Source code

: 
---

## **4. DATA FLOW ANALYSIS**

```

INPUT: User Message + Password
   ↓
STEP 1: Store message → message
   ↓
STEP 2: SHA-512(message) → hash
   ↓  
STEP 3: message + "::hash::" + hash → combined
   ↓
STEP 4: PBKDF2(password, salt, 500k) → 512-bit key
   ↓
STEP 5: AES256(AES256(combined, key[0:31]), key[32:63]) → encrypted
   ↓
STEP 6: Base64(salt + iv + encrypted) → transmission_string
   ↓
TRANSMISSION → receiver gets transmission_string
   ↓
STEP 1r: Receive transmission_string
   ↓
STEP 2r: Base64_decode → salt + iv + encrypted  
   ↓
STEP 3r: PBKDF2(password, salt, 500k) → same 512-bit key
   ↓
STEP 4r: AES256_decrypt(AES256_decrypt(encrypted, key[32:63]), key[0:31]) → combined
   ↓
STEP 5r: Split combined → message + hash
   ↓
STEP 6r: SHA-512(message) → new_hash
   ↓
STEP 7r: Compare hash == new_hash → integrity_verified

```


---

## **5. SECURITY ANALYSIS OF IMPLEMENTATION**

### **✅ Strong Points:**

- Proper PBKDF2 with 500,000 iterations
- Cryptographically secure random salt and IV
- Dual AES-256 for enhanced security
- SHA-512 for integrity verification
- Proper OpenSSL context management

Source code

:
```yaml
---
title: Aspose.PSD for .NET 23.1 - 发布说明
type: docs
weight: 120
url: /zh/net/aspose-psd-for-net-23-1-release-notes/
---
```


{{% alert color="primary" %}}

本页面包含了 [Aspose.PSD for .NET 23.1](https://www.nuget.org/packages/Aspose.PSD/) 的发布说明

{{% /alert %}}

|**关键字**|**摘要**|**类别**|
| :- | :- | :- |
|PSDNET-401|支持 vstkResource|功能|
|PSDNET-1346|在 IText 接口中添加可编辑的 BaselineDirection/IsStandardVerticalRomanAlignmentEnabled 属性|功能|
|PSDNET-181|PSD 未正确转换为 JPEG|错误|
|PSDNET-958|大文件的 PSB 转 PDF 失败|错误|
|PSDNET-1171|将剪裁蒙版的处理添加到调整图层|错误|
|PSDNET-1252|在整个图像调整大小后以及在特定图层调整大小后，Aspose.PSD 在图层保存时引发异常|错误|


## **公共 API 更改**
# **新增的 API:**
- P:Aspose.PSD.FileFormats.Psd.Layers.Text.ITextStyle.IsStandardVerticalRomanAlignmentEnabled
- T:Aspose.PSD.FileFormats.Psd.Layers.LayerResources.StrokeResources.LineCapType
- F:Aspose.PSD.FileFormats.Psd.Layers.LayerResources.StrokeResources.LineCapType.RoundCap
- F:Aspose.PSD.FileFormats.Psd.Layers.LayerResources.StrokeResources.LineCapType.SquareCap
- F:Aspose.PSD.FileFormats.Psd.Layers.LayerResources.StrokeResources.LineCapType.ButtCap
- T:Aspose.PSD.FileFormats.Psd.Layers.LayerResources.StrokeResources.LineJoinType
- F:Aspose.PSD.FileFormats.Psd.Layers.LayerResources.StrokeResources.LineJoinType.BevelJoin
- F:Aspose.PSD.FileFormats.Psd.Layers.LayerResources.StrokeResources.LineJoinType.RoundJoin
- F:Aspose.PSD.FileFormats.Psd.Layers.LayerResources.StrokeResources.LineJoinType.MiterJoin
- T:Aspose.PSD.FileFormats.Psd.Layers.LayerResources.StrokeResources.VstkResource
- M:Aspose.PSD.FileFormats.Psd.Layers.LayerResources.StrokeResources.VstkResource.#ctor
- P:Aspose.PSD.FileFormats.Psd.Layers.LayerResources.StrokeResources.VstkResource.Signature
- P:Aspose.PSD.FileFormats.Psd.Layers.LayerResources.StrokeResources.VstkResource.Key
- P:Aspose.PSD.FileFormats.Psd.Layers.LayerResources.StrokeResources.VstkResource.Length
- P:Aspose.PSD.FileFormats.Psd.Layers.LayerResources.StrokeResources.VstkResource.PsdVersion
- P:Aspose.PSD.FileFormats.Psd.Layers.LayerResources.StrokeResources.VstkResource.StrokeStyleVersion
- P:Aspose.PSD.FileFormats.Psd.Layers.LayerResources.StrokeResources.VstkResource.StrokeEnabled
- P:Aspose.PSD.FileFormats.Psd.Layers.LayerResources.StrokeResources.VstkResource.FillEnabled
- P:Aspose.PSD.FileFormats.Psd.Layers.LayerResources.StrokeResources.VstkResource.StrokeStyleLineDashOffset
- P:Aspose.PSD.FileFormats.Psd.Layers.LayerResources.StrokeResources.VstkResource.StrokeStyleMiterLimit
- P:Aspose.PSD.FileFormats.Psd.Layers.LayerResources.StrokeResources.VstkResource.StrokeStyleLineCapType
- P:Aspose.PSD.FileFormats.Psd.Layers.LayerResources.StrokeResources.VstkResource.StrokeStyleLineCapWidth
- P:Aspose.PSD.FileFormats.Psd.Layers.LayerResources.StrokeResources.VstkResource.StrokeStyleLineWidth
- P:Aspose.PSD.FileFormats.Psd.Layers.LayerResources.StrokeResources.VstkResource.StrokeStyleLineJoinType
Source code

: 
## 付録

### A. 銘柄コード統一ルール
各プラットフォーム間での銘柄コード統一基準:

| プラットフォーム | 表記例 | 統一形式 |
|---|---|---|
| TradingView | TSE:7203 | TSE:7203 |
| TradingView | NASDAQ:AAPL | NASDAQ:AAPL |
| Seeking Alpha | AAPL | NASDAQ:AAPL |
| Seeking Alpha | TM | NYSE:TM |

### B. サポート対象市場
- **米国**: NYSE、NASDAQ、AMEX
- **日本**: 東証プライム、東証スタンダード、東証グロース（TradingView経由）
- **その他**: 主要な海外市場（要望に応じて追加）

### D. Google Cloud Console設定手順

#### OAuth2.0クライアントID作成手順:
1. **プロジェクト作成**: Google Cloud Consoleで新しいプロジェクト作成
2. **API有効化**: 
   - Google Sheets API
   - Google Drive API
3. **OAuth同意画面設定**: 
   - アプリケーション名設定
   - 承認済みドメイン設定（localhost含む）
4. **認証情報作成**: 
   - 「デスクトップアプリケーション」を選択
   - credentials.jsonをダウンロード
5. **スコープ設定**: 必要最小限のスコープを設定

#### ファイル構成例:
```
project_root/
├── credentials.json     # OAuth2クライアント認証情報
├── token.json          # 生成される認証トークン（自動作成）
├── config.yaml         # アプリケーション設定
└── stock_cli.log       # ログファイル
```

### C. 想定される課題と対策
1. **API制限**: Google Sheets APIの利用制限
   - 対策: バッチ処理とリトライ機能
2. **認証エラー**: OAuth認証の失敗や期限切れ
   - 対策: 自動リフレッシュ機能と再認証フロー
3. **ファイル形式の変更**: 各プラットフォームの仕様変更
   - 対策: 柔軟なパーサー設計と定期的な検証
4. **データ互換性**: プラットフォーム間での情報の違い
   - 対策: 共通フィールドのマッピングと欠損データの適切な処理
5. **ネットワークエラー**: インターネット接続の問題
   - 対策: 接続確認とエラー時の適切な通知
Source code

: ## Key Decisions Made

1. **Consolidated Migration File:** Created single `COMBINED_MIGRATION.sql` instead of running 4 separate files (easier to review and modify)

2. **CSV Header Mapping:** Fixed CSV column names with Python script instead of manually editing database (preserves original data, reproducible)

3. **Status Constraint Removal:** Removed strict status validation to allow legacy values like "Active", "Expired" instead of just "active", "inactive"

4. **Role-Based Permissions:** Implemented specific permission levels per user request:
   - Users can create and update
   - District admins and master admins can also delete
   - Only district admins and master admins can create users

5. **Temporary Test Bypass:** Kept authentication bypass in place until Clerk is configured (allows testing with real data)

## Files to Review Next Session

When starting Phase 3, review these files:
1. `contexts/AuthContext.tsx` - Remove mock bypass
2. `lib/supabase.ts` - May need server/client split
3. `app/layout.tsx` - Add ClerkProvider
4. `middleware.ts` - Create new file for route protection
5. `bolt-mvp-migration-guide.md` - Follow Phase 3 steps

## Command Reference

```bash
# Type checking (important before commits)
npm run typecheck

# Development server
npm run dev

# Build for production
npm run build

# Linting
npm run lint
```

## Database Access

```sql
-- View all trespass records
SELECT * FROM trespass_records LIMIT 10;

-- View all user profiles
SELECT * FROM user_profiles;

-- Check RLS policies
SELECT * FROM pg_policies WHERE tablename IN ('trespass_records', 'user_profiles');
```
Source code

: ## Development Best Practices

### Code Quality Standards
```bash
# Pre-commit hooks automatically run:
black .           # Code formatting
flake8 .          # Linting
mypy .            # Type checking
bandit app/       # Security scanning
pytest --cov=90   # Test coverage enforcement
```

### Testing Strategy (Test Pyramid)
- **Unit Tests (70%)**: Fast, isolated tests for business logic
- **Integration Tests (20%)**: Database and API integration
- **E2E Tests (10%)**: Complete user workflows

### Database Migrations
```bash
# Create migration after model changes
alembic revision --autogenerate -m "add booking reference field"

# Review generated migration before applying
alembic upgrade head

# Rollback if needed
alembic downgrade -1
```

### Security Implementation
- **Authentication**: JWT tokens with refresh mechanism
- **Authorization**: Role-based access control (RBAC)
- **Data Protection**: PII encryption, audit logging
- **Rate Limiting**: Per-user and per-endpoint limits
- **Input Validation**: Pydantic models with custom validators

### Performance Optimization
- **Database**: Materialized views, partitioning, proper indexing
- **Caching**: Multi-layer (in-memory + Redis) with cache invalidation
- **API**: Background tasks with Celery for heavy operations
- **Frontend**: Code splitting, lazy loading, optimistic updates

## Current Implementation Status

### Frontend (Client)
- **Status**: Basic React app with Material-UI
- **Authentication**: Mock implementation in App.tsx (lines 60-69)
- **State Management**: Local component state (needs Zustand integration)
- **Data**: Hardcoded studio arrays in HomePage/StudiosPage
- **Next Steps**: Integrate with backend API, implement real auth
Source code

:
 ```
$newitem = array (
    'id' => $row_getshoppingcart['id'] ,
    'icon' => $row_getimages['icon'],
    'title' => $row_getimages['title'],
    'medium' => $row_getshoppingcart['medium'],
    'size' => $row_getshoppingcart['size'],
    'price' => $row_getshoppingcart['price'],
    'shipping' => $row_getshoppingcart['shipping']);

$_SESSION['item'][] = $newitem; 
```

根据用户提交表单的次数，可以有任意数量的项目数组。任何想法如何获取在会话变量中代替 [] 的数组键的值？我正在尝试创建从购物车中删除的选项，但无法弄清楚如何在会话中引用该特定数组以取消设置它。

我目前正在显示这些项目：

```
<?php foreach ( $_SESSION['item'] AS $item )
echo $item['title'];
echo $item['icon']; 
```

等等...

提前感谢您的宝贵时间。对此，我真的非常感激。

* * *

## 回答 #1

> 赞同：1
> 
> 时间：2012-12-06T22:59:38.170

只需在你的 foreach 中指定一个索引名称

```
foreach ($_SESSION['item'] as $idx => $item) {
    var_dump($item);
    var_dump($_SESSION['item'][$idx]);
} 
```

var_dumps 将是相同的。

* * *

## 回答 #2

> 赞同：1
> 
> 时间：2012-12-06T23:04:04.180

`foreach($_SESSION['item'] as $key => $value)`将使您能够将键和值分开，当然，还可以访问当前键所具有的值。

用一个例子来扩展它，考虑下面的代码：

*TASK STATEMENT*: Provide only the number of lines in the entries that hold the word "NASDAQ".

*RESULT OF THIS EXERCISE*: 3